How is affiliate marketing income taxed in Bulgaria? +
Affiliate commissions are business income. As a freelancer you pay 7.5% effective income tax (25% automatic deduction + 10% flat tax). Through an EOOD you pay 15% combined (10% CIT + 5% dividend tax). No special regime, no withholding at source inside Bulgaria.
Do I need a W-8BEN for Amazon Associates as a Bulgarian resident? +
Yes. Every non-US affiliate must complete Amazon's online tax interview, which produces a W-8BEN (individual) or W-8BEN-E (entity). Without it, Amazon applies the default 30% US withholding.
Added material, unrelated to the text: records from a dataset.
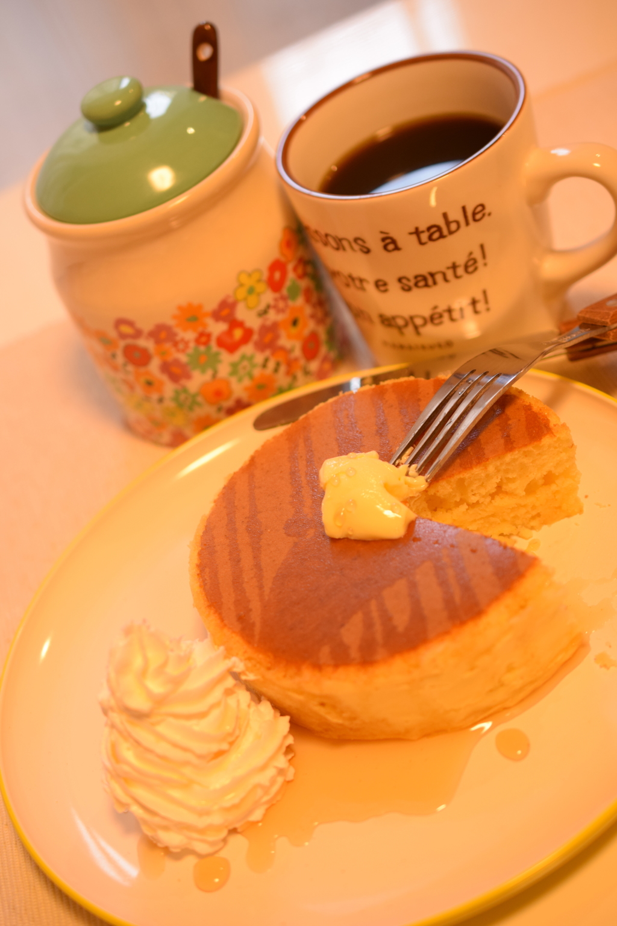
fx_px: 1542
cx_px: 308
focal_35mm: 60
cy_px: 463
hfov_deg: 22.6
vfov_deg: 33.4
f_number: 3.5
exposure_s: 1/50
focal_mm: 40
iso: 500
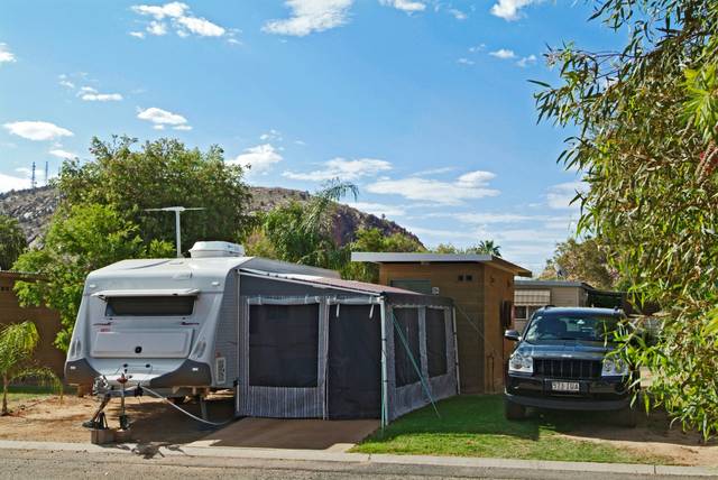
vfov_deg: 35.1
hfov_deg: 50.7
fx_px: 759
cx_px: 359
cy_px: 240
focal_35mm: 38
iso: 100
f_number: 9.5
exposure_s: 1/125
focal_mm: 25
With a valid form and services performed outside the US, most Bulgarian affiliates end up at 0% US withholding.
Are affiliate commissions treated as royalties or services for US tax? +
Generally services income — you are paid for referring customers, not for licensing IP. Services performed outside the US by a non-US person are not US-source income and are not subject to US withholding when a valid W-8BEN is on file. Classification varies by platform and contract; consult a US tax advisor for your specific platform.
Do affiliate marketers need to register for VAT in Bulgaria? +
Only if taxable domestic turnover exceeds EUR 51,130 per calendar year. Reverse-charged B2B services to foreign networks generally do not count toward this threshold, so most affiliate marketers can stay below the VAT line even at high commission volumes.
Freelancer or EOOD — which is better for affiliate marketing? +
Most solo affiliates under EUR 50,000 per year should start as freelancers for the 7.5% effective rate and the 25% automatic deduction. EOOD becomes attractive around EUR 60,000-80,000 per year, or earlier if you want limited liability, want to retain profits at 10% CIT, or plan to hire content teams and VAs.
What expenses can I deduct as an affiliate marketer? +
Freelancers get a flat 25% automatic deduction with no receipts. EOOD owners deduct actual business expenses: paid ads (Google, Meta, TikTok), hosting and domains, SEO tools (Ahrefs, Semrush), email platforms, content creation, VPNs, conferences, and professional fees. All expenses must be properly documented.
Does Bulgaria tax US affiliate income differently? +
No. Bulgaria taxes worldwide income of its tax residents at the same flat rate regardless of where the payer is located. Any US tax correctly withheld under the Bulgaria-US double tax treaty is creditable against your Bulgarian liability, so the same income is not taxed twice.
Is influencer sponsorship income taxed like affiliate commission in Bulgaria? +
Yes. Sponsorships, brand deals, and paid placements are services income — same flat 7.5% effective rate for freelancers or 15% combined through an EOOD. Cross-border B2B sponsorships are reverse-charged for VAT. Domestic B2B sponsorships to a Bulgarian VAT-registered brand are charged at 20% Bulgarian VAT once you are VAT-registered.